◆ RAW DATA ◆
● ● ● ● ●

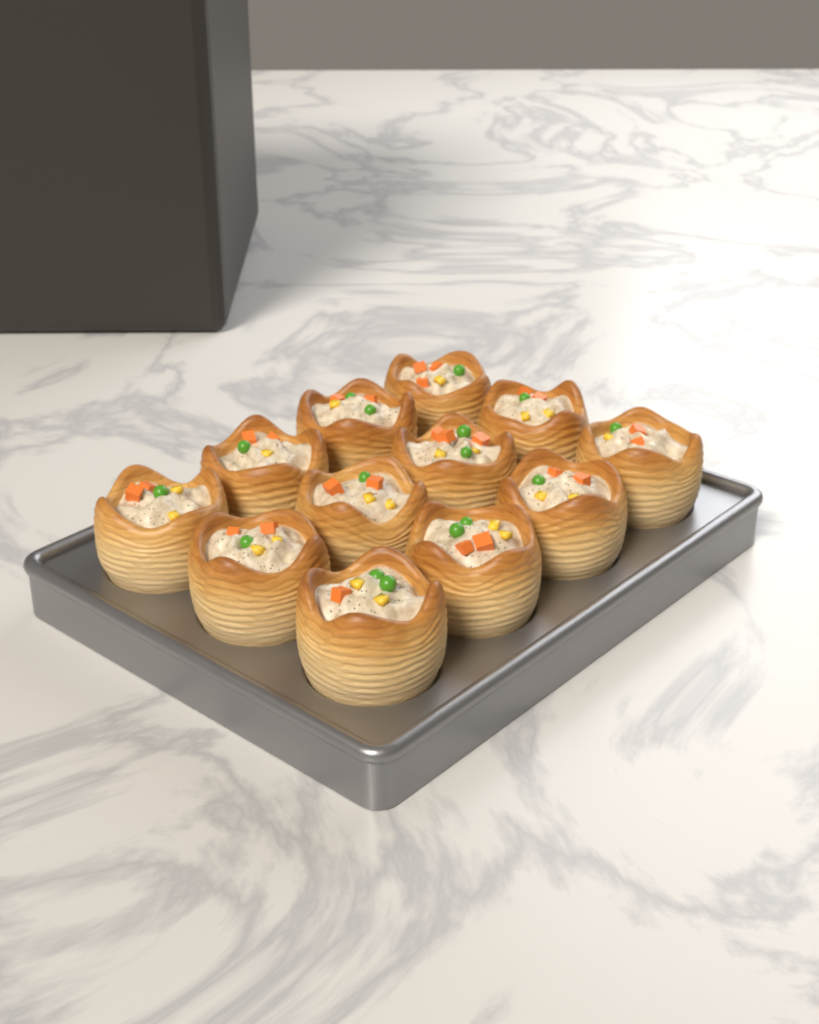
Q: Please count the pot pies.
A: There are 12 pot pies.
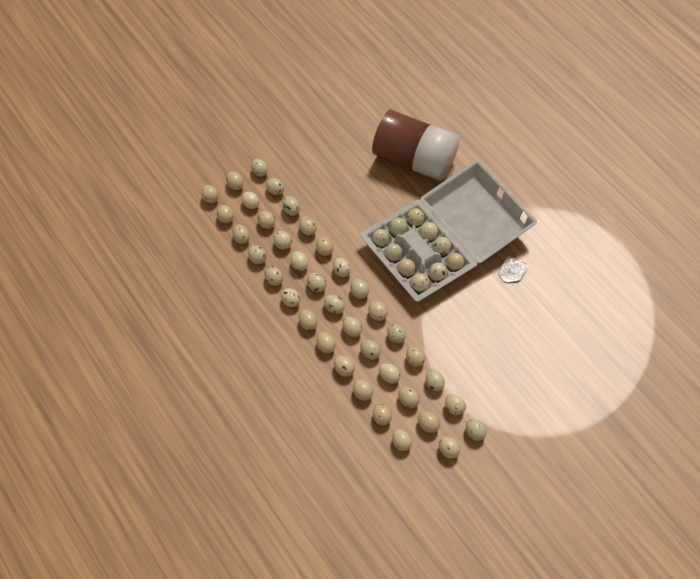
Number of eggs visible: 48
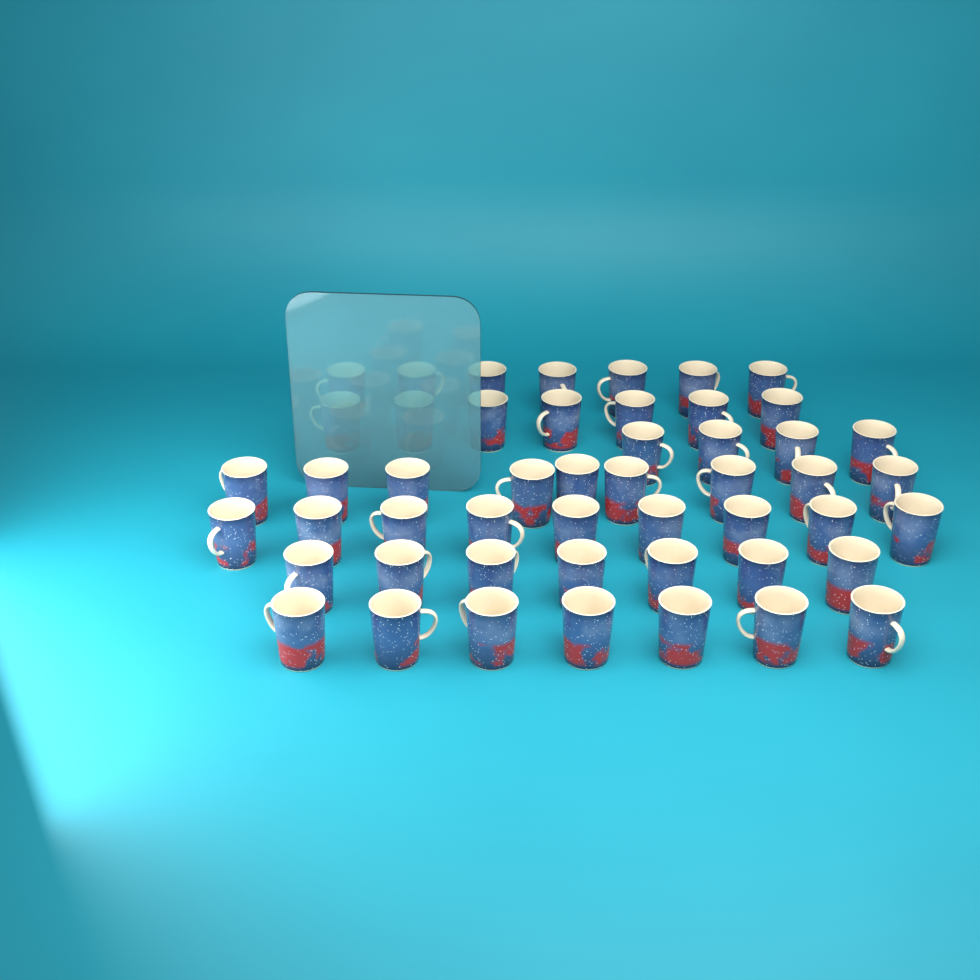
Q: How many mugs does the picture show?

● ● ● ● ●

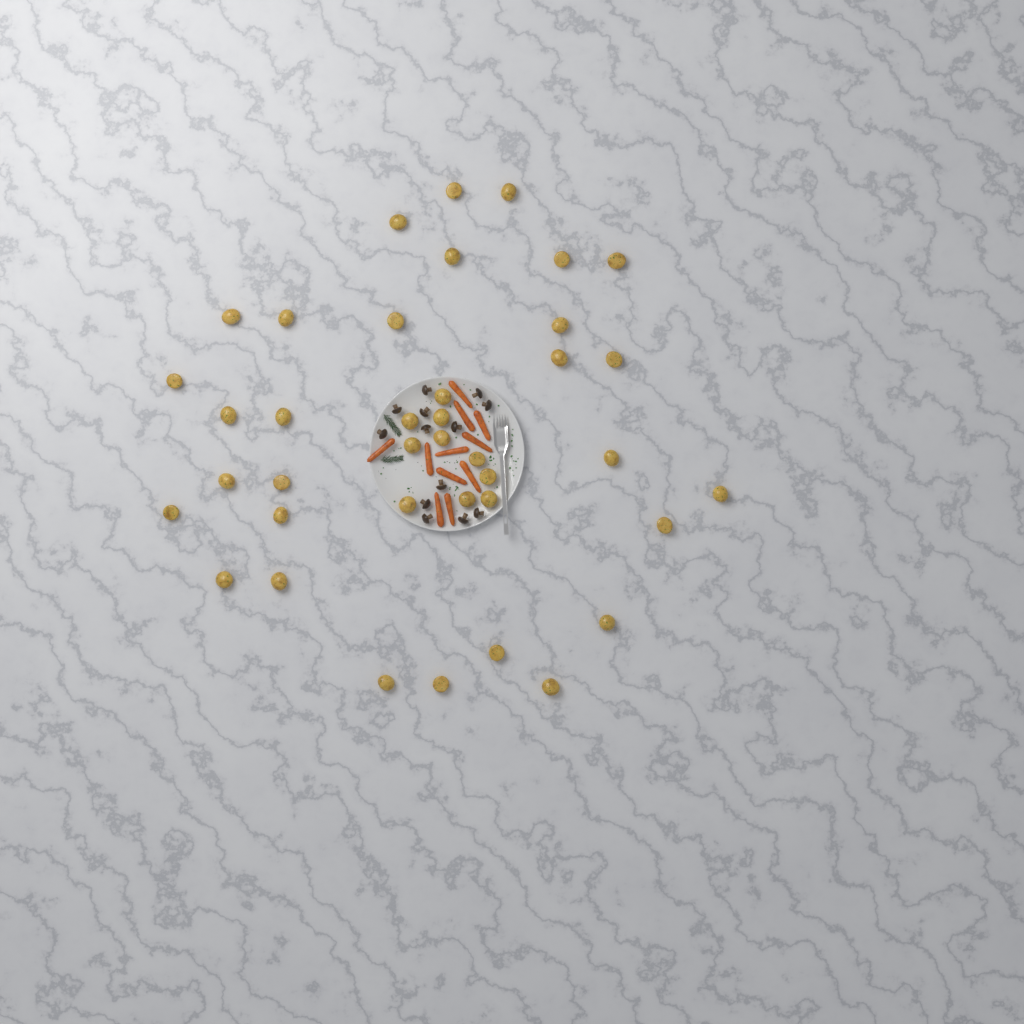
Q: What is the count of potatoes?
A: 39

● ● ● ● ●

◆ YOUR OBJECTIVE ◆
Copy the lines above word for word, starting at the line containing "Q: Please count the pot pies." and ending at the line containing "Number of eggs visible: 48", both included. Leave out the pictures.

◆ SOLUTION ◆
Q: Please count the pot pies.
A: There are 12 pot pies.
Number of eggs visible: 48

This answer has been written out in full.